De plus, il n’est pas le seul sur la liste : Twitter, Instagram, Snapchat, YouTube… tous ont été le théâtre de dérives similaires. Rappelez-vous les polémiques autour des contenus violents, du cyberharcèlement et maintenant de la pornographie sur Twitter, des filtres Instagram qui alimentent les complexes physiques, ou encore des challenges viraux qui, bien avant TikTok, pullulaient sur YouTube. Les réseaux sociaux n’ont fait qu’amplifier ce que nous avons laissé prospérer : L’obsession de la performance, de l’apparence et de l’immédiateté avec une société qui valorise ces attributs. L’algorithme n’y est pour rien, mais les exigences que nous avons créées peuvent l’être : être parfait, rapide, visible. Ce qui se passait jadis dans un cercle restreint est aujourd’hui amplifié à l’échelle du numérique. Le problème n’est pas TikTok : c’est nous.
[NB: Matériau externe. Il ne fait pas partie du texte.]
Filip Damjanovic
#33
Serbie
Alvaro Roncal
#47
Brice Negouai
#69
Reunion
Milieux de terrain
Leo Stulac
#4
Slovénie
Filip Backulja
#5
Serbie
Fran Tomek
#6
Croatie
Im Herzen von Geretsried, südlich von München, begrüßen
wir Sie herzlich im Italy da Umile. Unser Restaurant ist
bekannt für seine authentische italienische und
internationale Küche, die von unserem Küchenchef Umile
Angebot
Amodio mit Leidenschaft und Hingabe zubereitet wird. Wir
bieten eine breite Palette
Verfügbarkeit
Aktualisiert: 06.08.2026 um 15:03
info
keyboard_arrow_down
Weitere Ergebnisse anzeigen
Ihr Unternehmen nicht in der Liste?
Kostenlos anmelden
Et si nous parlions de responsabilités ? Qui a offert ce premier téléphone, ce portail vers l’infini d’internet, à des mains encore trop jeunes pour en saisir les dangers ? Bien souvent, ce sont les parents. Qui échoue à faire du harcèlement scolaire une priorité malgré des décennies de discours ? L’Éducation nationale et l’État. TikTok n’est qu’un alibi, un écran derrière lequel se cachent des années de désintérêt. Nous sommes en 2024, la réalité est implacable : le harcèlement scolaire ne recule pas.
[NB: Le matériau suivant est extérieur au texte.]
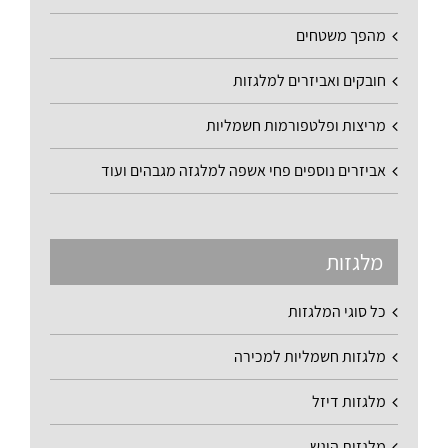
מהפך משטחים
חובקים ואביזרים למלגזות
מריצות ופלטפורמות חשמליות
אביזרים נוספים פחי אשפה למלגזה מגבהים ועוד
מלגזות
כל סוגי המלגזות
מלגזות חשמליות למכירה
מלגזות דיזל
מלגזות היגש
Ensuite, accusons-nous l’outil ou son usage ? L’algorithme de TikTok est certes redoutablement efficace pour capter l’attention, mais il n’est pas intrinsèquement malveillant. Non, il fait son travail, s’adapte aux habitudes de ses utilisateurs — et j’en suis un. Il me montre seulement ce que je cherche, ce qui m’intrigue, ce qui me fait rire ou ce qui me hante. Vous trouvez ça effrayant ? Moi, je trouve ça logique. Si un adolescent vulnérable se retrouve face à des contenus dangereux, ce n’est pas seulement un échec technologique, c’est un échec collectif. Où sont les mains tendues ? L’accompagnement ? L’éducation aux médias et aux addictions ? Le cadre posé par les adultes ? Nous avons laissé les smartphones devenir des baby-sitters, et nous nous étonnons maintenant qu’ils ne savent pas éduquer.

Alors voilà : regardons là où ça fait mal. Dans les écoles, dans les foyers, dans les institutions, Tik Tok n’est pas la cause. Juste un miroir. Si ce qu’il montre fait peur ou choque, c’est peut-être parce que l’on veut pas voir ce qu’il reflète. Certains, eux, le voient tous les jours, dans les regards, dans les silences, dans nos absences.